Focus | from the Editor
This Spring 2024 issue of Parabola opens and closes with the exceptional lives of a man and a woman, both Black, both born in the 1800s, he into slavery in Missouri, she abducted as a child from her African village by Arab slave traders.
Both spent years wrapped in chains—a suffering that brought an understanding of both inner and outer freedom denied to most. The Emancipation Proclamation freed Augustus Tolton from his outer bonds; the girl, Bakhita, brought to Italy by an owner, fought in court and won her freedom. Both then embraced a religious life dedicated in part to obedience, he as the first identified Black Catholic priest in the U.S., she as a nun who would be named the first Black woman saint of the modern era.
Freedom is both as simple as escape from restraint and as challenging as submitting voluntarily to a will other than one’s own. “The truth shall set you free,” proclaimed Jesus, not long before he willingly suffered crucifixion.
Freedom from what, and free for what? Among the personages exploring those questions here are Sufi master Llewellyn Vaughan-Lee, American President FDR, and, enlivened here by Professor H. Talat Halman, the freest of all free Zen spirits, the legendary enlightened scamp Ikkyu.

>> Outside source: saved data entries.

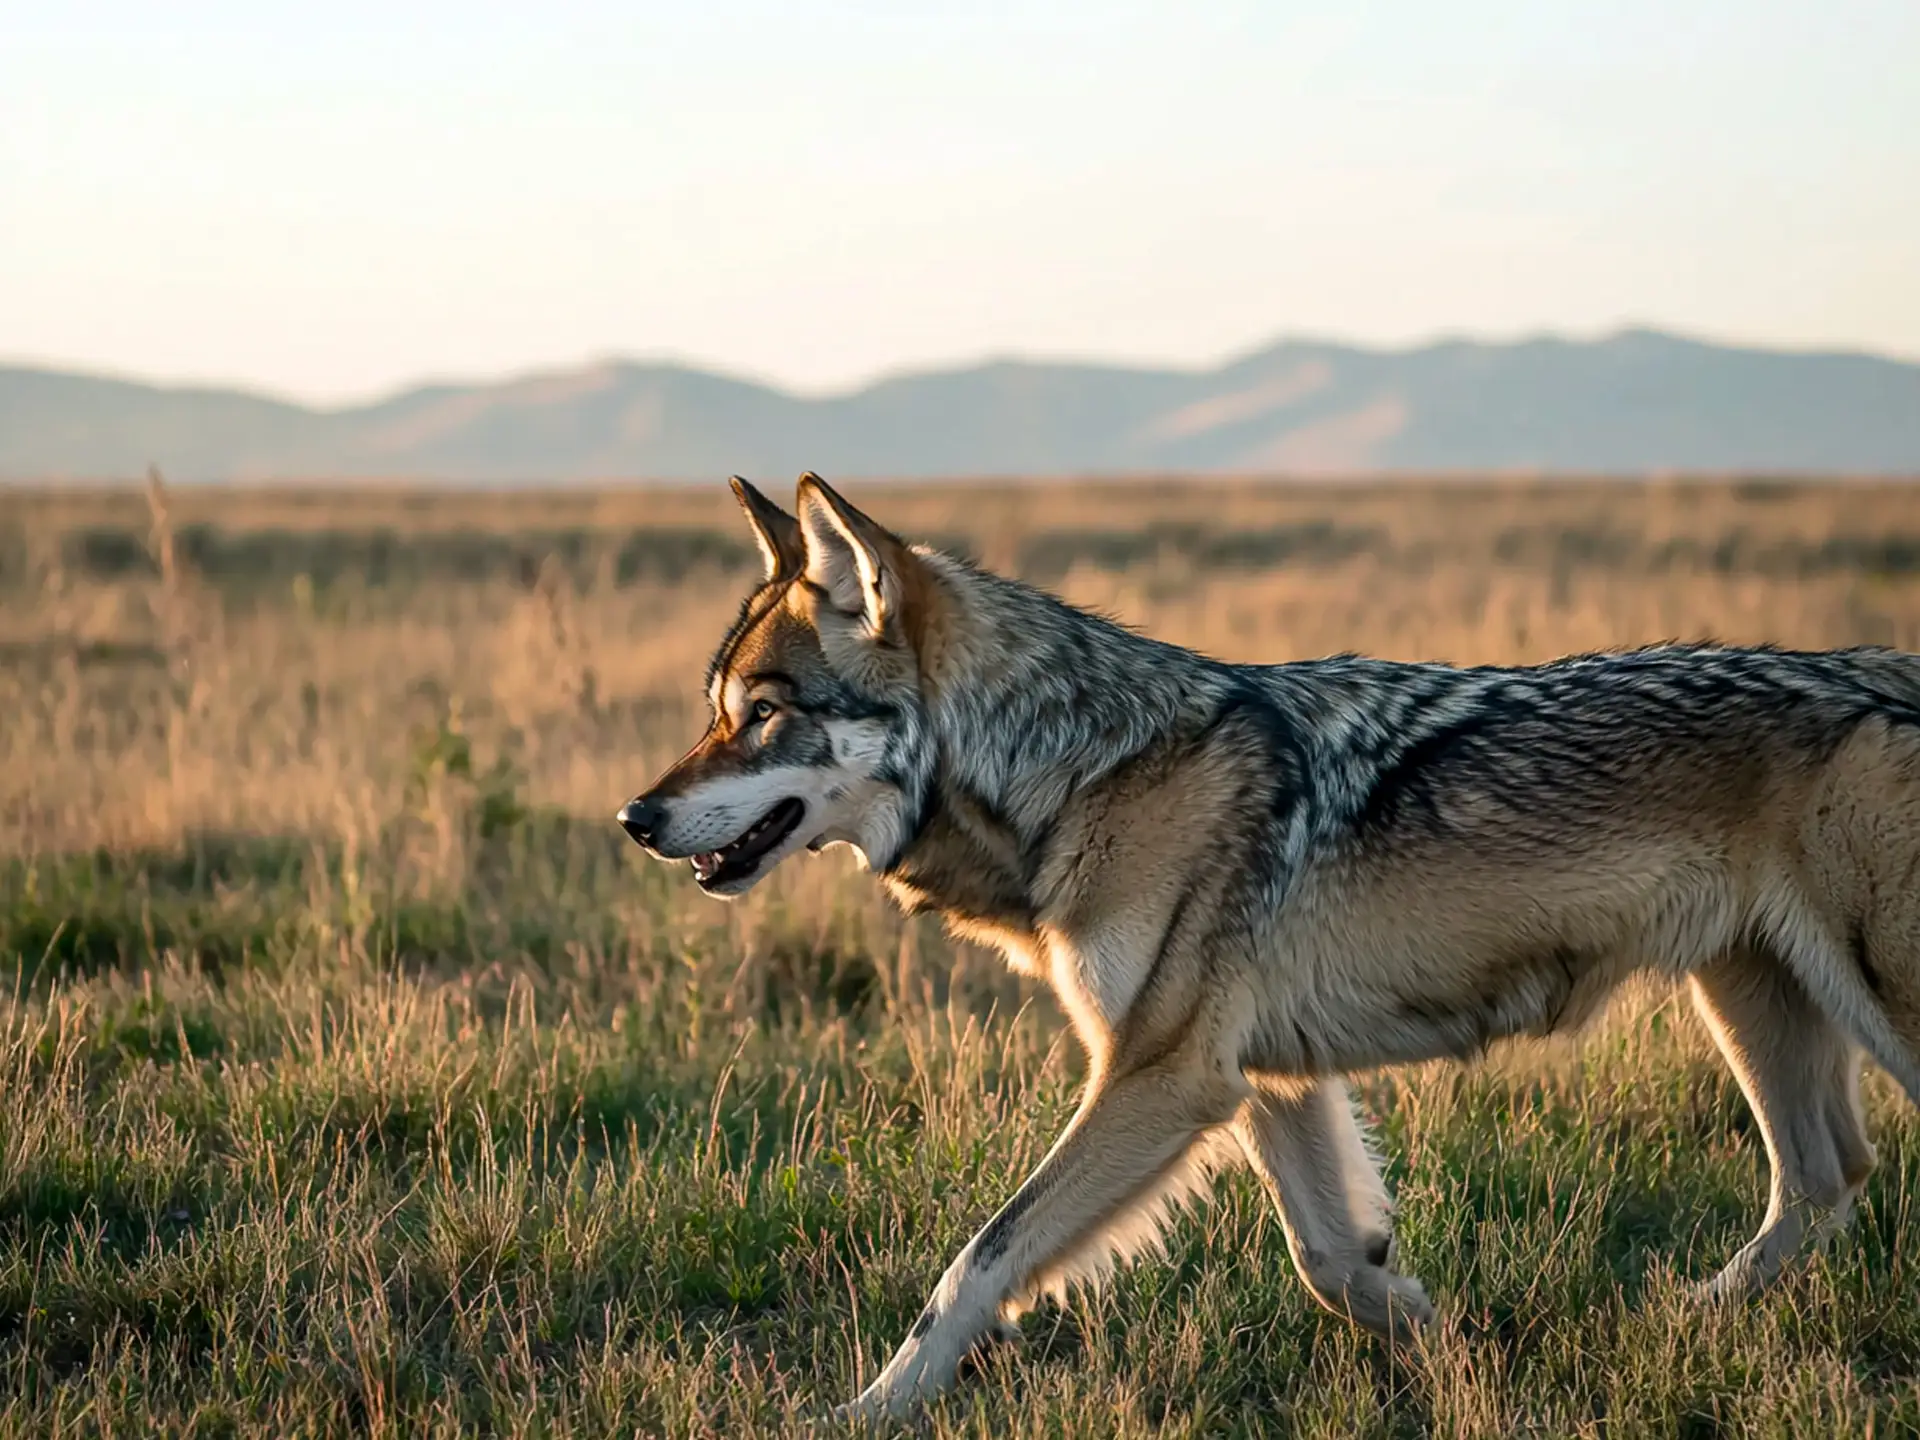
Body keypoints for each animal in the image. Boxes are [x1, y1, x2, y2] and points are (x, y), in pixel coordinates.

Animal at [614, 474, 1920, 1420]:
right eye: (715, 711)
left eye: (761, 714)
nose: (635, 818)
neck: (1079, 774)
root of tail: (1889, 667)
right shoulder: (1268, 1081)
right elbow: (1331, 1262)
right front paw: (1448, 1340)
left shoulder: (1163, 1076)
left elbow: (978, 1263)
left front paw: (866, 1411)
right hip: (1752, 999)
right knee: (1825, 1180)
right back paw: (1683, 1318)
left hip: (1861, 1007)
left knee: (1832, 1177)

There is a refreshing essay by Hilary Smith, who finds freedom in ghostwriting for spiritual teachers; an illuminating look at freedom of the voice by singing instructor Danielle Woerner; from celebrated chef Rabbi Hanoch Hecht, three Passover recipes; and much more, including the exciting tale of how Bön monks escaped from Tibet after the Chinese invasion.
We hope you enjoy this issue, dedicated to the wish that we all awaken to the spirit that concentration camp survivor Viktor Frankl wrote of, of how “everything can be taken from us but the last of human freedoms ... the freedom to choose our spirit in any circumstance.”